Foi publicada nesta quinta-feira (18/6) no Diário Oficial do Município a Lei 12.040, que autoriza federações, entidades esportivas, clubes e organizadores de competições em Belo Horizonte a adotarem o sexo biológico como critério para participação em eventos e torneios.
A norma foi promulgada pelo presidente da Câmara Municipal de Belo Horizonte, Professor Juliano Lopes (Pode), após o prazo legal para manifestação do Executivo municipal terminar sem sanção ou veto do prefeito.

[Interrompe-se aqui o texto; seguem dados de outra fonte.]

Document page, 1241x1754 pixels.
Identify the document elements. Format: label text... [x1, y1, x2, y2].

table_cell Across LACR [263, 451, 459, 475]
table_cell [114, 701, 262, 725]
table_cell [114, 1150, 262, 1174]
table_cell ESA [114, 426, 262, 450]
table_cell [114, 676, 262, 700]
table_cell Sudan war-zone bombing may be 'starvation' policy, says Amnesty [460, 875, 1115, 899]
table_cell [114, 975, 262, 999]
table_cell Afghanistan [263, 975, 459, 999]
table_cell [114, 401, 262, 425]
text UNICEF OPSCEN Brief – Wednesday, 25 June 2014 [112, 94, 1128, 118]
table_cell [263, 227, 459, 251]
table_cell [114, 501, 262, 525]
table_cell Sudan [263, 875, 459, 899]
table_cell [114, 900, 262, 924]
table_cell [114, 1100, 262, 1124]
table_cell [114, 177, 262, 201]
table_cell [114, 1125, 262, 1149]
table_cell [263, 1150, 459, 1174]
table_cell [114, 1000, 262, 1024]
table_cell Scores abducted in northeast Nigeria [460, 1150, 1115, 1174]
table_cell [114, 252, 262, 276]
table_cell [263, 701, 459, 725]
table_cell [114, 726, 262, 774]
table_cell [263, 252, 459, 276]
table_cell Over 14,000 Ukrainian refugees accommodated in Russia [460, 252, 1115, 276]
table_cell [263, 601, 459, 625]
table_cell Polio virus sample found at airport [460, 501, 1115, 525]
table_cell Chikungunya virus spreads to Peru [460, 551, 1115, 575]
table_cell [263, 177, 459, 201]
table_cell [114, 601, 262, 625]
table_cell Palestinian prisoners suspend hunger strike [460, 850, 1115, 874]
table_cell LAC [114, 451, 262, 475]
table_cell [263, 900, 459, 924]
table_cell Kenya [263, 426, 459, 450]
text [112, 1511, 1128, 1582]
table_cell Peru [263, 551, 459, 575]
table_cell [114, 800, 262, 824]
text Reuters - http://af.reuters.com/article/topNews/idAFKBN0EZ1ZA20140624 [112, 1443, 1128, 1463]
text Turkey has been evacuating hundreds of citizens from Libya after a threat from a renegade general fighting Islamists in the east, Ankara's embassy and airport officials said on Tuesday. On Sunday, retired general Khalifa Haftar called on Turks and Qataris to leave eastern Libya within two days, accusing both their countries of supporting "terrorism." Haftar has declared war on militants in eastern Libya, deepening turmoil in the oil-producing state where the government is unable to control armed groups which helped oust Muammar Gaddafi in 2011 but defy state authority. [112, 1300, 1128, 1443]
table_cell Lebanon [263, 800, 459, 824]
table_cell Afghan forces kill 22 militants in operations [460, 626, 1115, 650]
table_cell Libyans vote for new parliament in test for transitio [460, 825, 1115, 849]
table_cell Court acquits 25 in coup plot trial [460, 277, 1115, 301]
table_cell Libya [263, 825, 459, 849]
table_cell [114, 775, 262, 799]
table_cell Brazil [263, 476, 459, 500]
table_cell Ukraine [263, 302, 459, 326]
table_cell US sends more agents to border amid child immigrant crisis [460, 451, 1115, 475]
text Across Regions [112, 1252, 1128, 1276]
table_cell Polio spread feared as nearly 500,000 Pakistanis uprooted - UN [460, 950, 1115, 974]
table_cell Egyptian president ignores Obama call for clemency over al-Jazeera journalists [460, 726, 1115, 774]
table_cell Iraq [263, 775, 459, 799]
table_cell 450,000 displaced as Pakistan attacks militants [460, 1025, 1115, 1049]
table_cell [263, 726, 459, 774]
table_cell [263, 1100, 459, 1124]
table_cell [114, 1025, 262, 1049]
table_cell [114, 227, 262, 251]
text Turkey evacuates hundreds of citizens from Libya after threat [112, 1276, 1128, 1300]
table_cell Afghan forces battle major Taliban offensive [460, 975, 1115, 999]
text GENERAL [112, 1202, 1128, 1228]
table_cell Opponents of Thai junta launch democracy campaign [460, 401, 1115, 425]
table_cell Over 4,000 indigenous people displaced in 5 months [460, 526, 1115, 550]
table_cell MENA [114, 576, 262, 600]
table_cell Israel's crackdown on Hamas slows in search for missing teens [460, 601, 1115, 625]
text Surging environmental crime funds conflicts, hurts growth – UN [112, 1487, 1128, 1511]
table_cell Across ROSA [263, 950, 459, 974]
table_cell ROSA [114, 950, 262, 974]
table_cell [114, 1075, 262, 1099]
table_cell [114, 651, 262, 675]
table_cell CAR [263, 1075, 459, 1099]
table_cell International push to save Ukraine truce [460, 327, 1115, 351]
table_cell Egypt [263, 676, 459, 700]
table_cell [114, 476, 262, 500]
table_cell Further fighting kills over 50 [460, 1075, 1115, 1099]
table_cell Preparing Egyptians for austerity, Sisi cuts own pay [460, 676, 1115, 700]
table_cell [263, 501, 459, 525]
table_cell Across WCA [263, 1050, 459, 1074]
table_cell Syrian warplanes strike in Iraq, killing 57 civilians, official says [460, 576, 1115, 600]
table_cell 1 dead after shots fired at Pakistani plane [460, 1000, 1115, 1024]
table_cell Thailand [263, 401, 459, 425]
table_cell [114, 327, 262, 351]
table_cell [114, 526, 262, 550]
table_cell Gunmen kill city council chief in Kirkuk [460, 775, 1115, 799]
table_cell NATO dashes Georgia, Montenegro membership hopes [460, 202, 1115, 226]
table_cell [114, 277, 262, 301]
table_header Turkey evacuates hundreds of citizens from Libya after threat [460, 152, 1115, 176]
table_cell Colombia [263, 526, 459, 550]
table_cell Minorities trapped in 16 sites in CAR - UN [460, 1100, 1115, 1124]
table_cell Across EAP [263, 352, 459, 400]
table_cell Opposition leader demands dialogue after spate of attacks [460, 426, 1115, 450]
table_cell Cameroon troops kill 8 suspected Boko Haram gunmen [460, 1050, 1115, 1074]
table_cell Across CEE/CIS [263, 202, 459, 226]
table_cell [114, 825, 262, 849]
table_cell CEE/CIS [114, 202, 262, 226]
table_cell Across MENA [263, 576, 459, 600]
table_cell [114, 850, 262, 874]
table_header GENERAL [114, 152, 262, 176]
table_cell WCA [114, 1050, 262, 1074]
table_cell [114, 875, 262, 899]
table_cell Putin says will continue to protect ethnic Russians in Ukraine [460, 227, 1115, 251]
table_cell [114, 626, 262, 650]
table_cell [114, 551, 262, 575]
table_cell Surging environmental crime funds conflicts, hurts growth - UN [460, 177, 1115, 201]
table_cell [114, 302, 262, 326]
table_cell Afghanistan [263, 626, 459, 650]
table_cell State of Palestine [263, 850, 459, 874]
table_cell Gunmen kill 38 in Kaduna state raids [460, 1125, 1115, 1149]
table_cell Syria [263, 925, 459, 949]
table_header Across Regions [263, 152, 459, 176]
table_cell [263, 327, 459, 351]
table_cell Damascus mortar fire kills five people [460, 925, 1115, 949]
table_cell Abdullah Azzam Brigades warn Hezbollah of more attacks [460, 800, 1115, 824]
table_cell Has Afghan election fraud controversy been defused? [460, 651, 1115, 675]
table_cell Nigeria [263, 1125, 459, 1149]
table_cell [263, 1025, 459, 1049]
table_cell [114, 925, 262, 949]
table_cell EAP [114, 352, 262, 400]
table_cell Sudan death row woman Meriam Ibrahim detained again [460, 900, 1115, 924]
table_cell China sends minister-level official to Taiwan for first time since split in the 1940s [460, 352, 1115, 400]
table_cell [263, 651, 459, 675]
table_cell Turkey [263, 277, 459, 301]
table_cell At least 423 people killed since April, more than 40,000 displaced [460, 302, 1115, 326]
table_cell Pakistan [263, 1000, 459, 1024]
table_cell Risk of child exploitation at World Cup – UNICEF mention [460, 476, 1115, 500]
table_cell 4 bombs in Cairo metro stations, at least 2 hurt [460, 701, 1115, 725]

Nesse caso, a legislação é considerada sancionada de forma tácita.
O texto teve origem em um projeto apresentado pela vereadora Flávia Borja (Pode) e foi aprovado pela Câmara em votação realizada neste ano.
Segundo a autora da proposta, a medida busca assegurar a igualdade de condições em competições esportivas femininas e preservar a integridade física das atletas em determinadas modalidades.
Na justificativa do projeto, Flávia Borja argumenta que diferenças biológicas podem impactar o desempenho esportivo. Durante a tramitação da matéria, a vereadora afirmou que o objetivo da iniciativa é garantir às mulheres atletas competir “em igualdade de condições”.
Espaço para transfobia
Vereadores contrários à iniciativa disseram que a proposta retira direitos e contribui para a exclusão de pessoas trans. O líder do governo, Bruno Miranda (PDT), também manifestou preocupação com a possibilidade de inibir a promoção de eventos esportivos na capital. Na votação definitiva, a proposta de Flávia Borja foi aprovada com 23 votos favoráveis, 10 contrários e 4 abstenções.